INSTRUCTIONS TO FOLLOW
Return the full set of entries precisely. Do not carry over any pictures.

Start of PROVIDED RECORDS

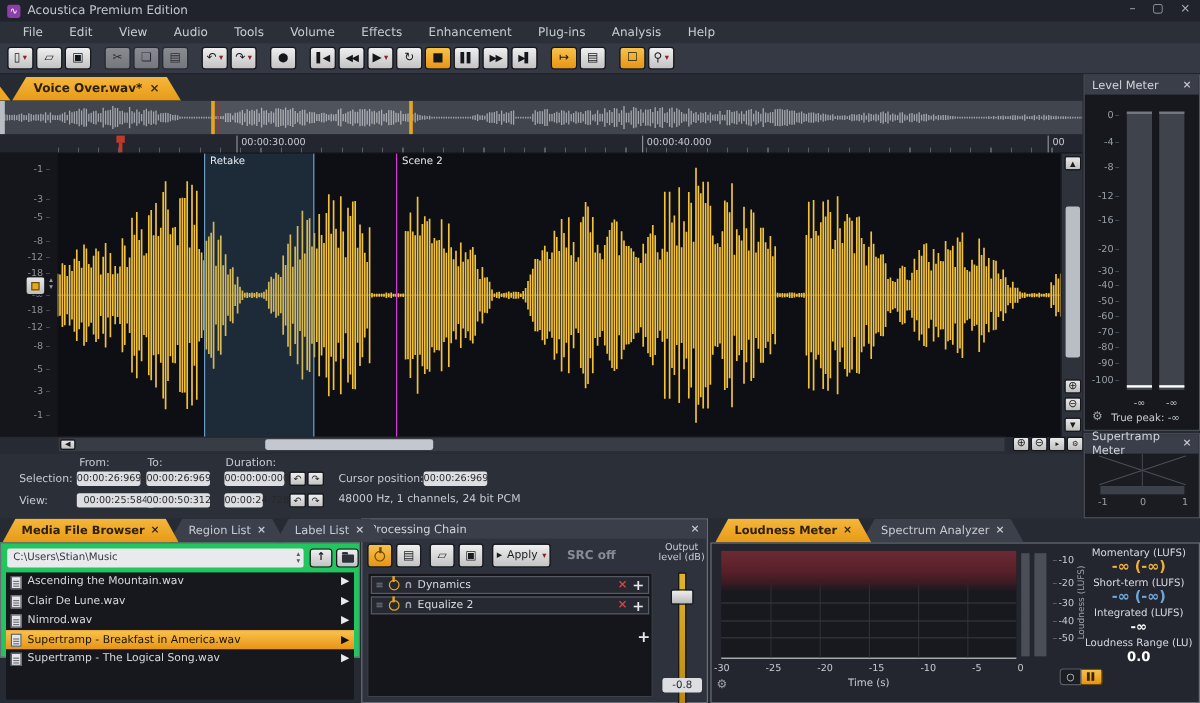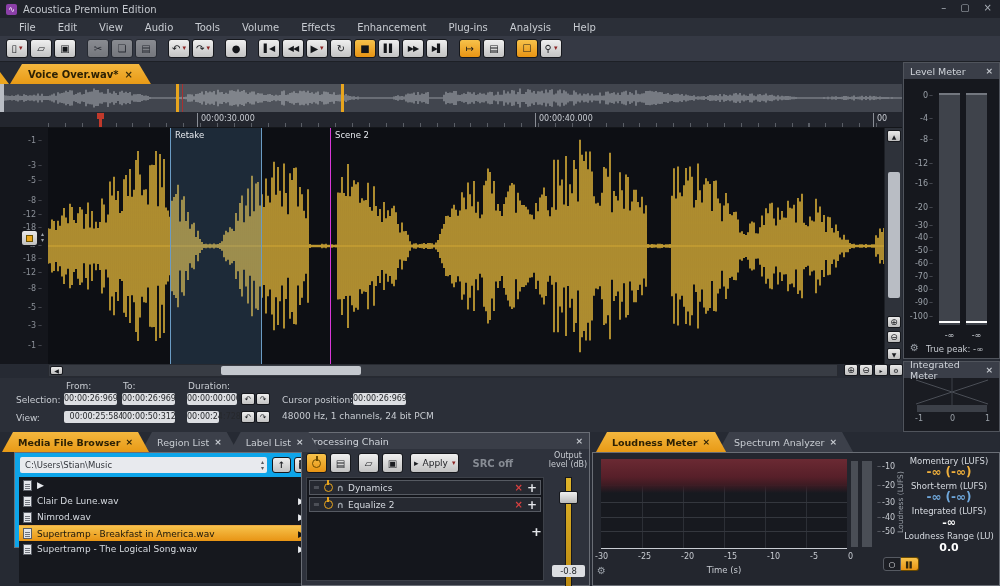--- a/index.html
+++ b/index.html
@@ -429,7 +429,7 @@
 
 <div id="corr-meter">
   <div class="ptitle">
-    <span>Integrated Meter</span>
+    <span>Supertramp Meter</span>
     <span class="tx">×</span>
   </div>
   <svg width="95" height="28" style="position:absolute;left:0;top:16px">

End of PROVIDED RECORDS

RESPONSE BELOW
--- a/index.html
+++ b/index.html
@@ -429,7 +429,7 @@
 
 <div id="corr-meter">
   <div class="ptitle">
-    <span>Integrated Meter</span>
+    <span>Supertramp Meter</span>
     <span class="tx">×</span>
   </div>
   <svg width="95" height="28" style="position:absolute;left:0;top:16px">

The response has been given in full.